==== Data records ====
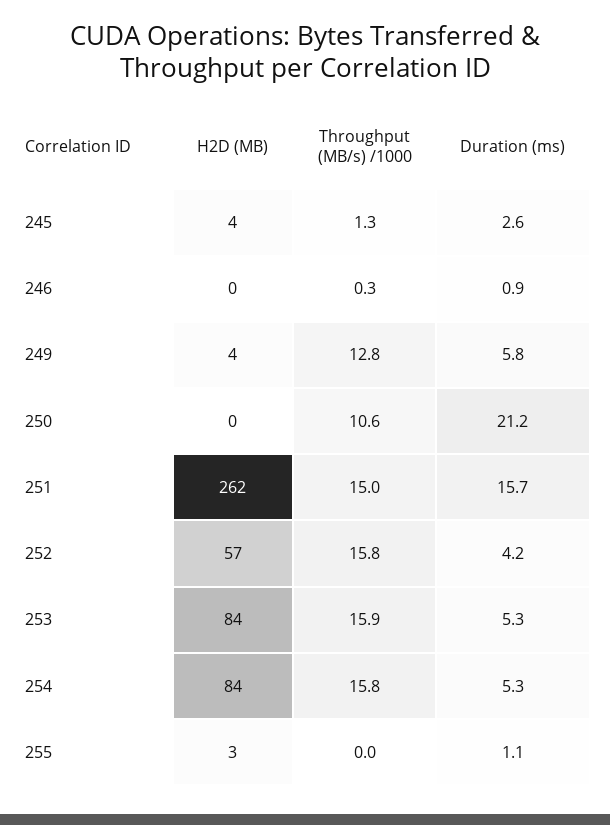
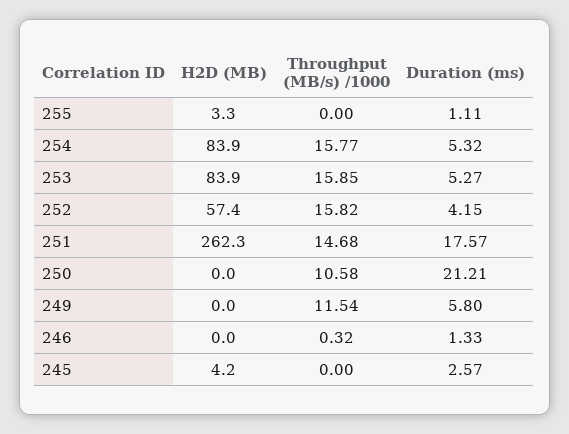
Throughput (MB/s) /1000, 245: 1.3 -> 0
Duration (ms), 246: 0.9 -> 1.33
H2D (MB), 249: 4 -> 0
Throughput (MB/s) /1000, 249: 12.8 -> 11.54
Throughput (MB/s) /1000, 251: 15 -> 14.68
Duration (ms), 251: 15.7 -> 17.57

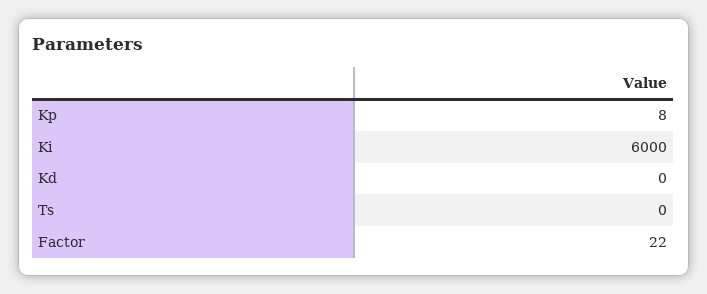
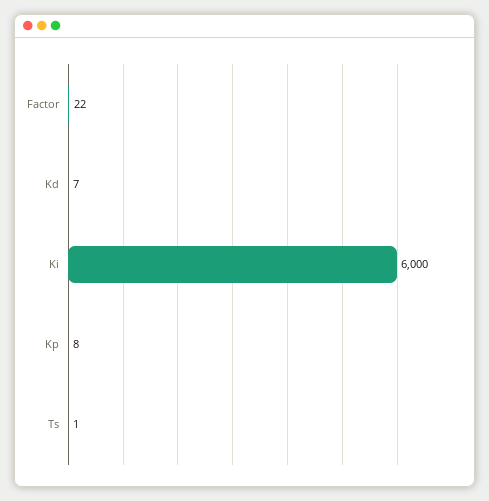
Kd: 0 -> 7
Ts: 0 -> 1

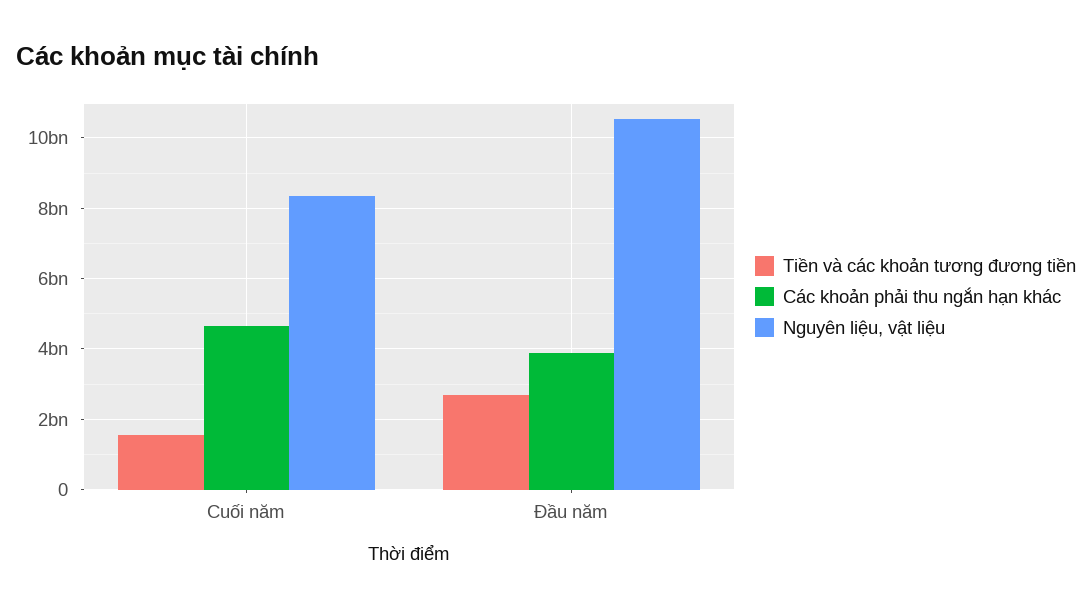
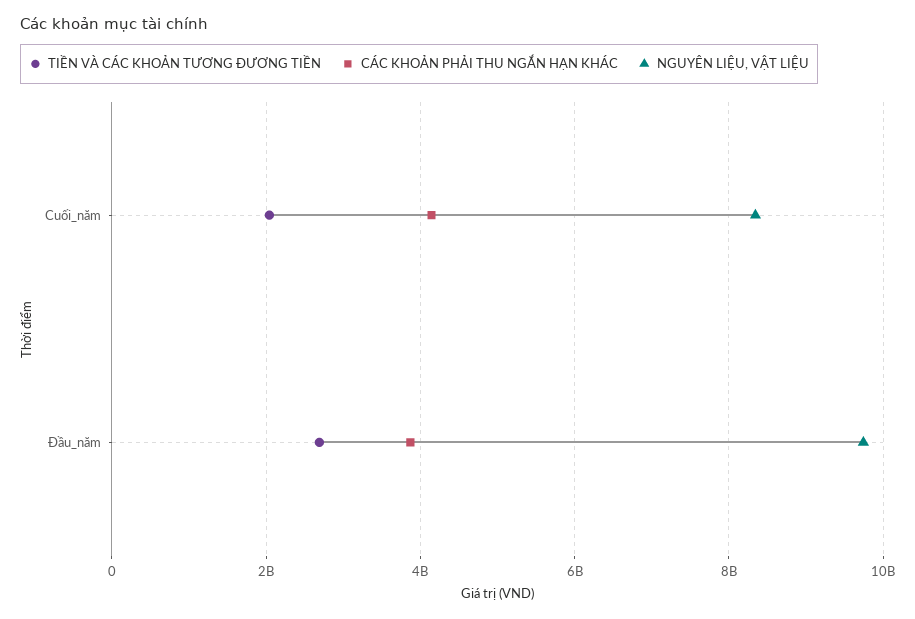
Tiền và các khoản tương đương tiền, Cuối năm: 1600000000 -> 2000000000
Các khoản phải thu ngắn hạn khác, Cuối năm: 4600000000 -> 4200000000
Nguyên liệu, vật liệu, Đầu năm: 10600000000 -> 9800000000

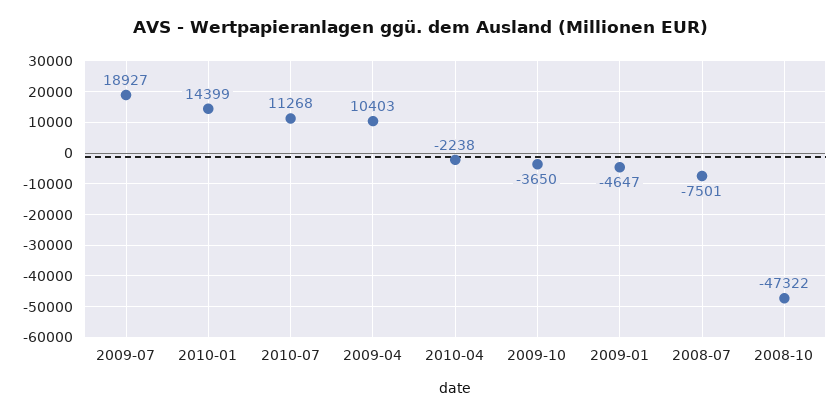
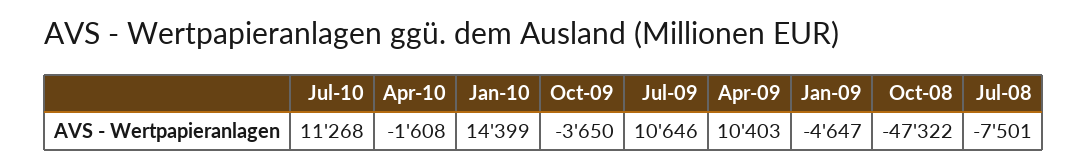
2009-07: 18927 -> 10646
2010-04: -2238 -> -1608

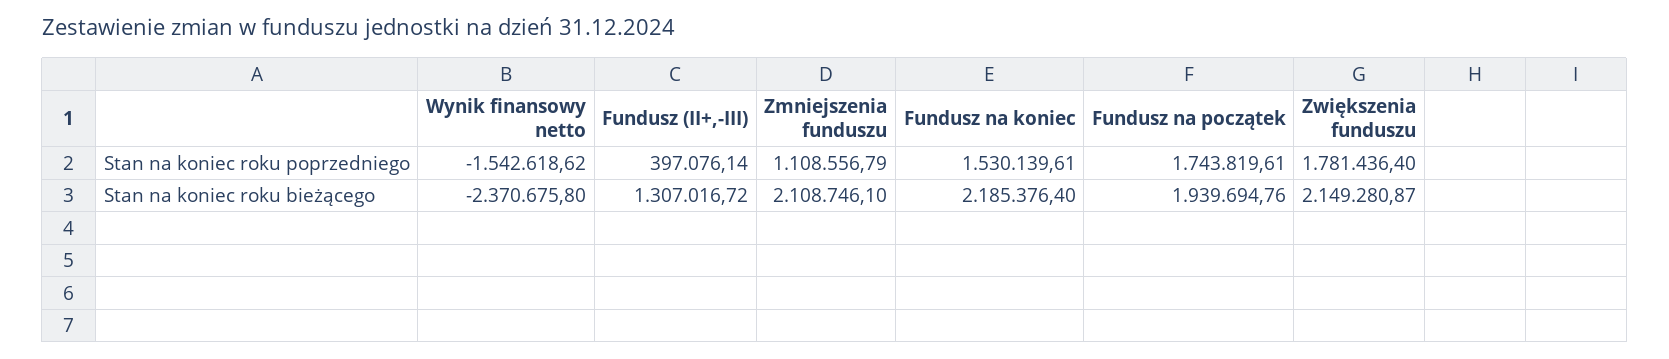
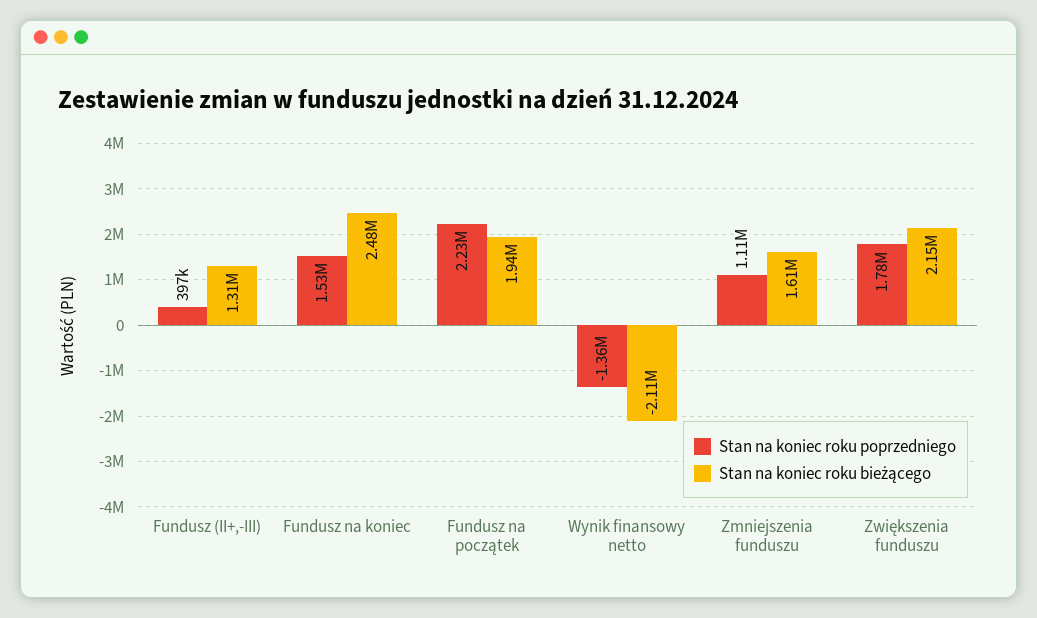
Stan na koniec roku poprzedniego, Wynik finansowy netto: -1542618.62 -> -1360000
Stan na koniec roku poprzedniego, Fundusz na początek: 1743819.61 -> 2230000
Stan na koniec roku bieżącego, Wynik finansowy netto: -2370675.8 -> -2110000
Stan na koniec roku bieżącego, Zmniejszenia funduszu: 2108746.1 -> 1610000
Stan na koniec roku bieżącego, Fundusz na koniec: 2185376.4 -> 2480000

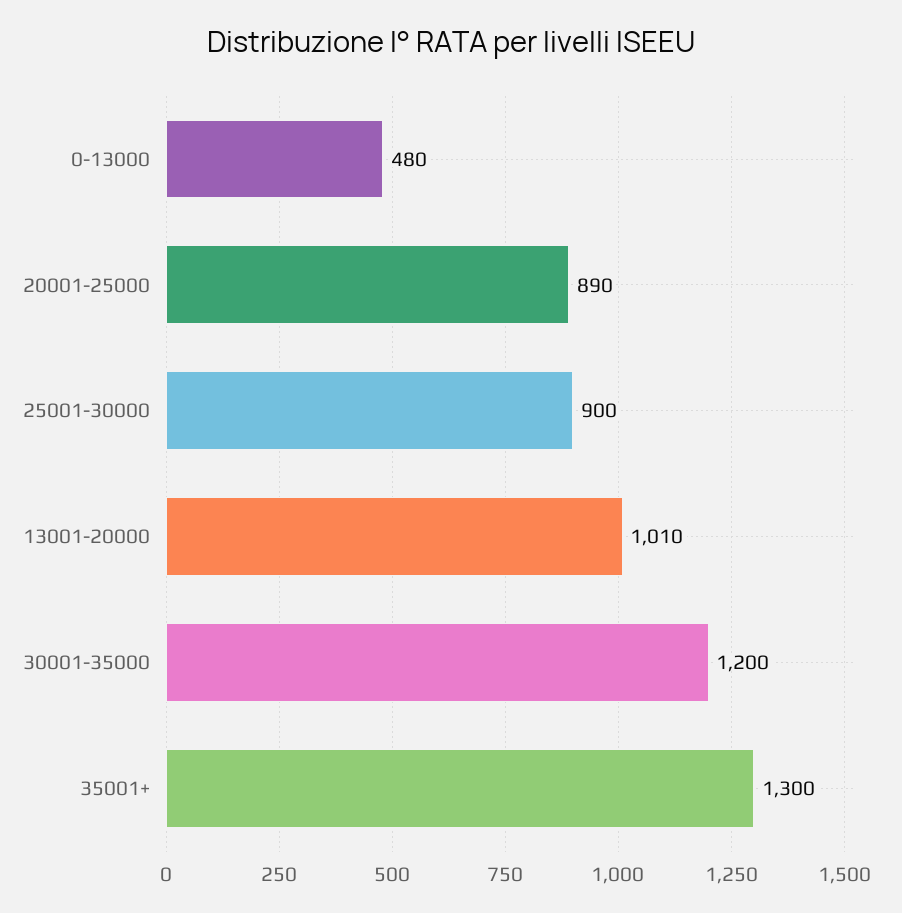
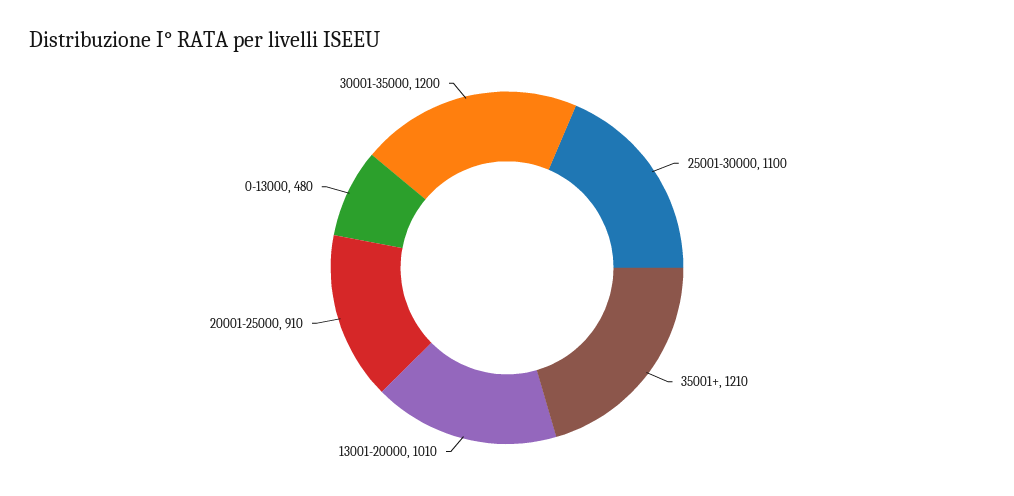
20001-25000: 890 -> 910
25001-30000: 900 -> 1100
35001+: 1300 -> 1210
====
◆ **Work to be completed**
Once the line containing "Tiền và các" is found, transcribe it and every line after it to the end of the records, exactly and with no pictures.

◆ **Answer to this task**
Tiền và các khoản tương đương tiền, Cuối năm: 1600000000 -> 2000000000
Các khoản phải thu ngắn hạn khác, Cuối năm: 4600000000 -> 4200000000
Nguyên liệu, vật liệu, Đầu năm: 10600000000 -> 9800000000

2009-07: 18927 -> 10646
2010-04: -2238 -> -1608

Stan na koniec roku poprzedniego, Wynik finansowy netto: -1542618.62 -> -1360000
Stan na koniec roku poprzedniego, Fundusz na początek: 1743819.61 -> 2230000
Stan na koniec roku bieżącego, Wynik finansowy netto: -2370675.8 -> -2110000
Stan na koniec roku bieżącego, Zmniejszenia funduszu: 2108746.1 -> 1610000
Stan na koniec roku bieżącego, Fundusz na koniec: 2185376.4 -> 2480000

20001-25000: 890 -> 910
25001-30000: 900 -> 1100
35001+: 1300 -> 1210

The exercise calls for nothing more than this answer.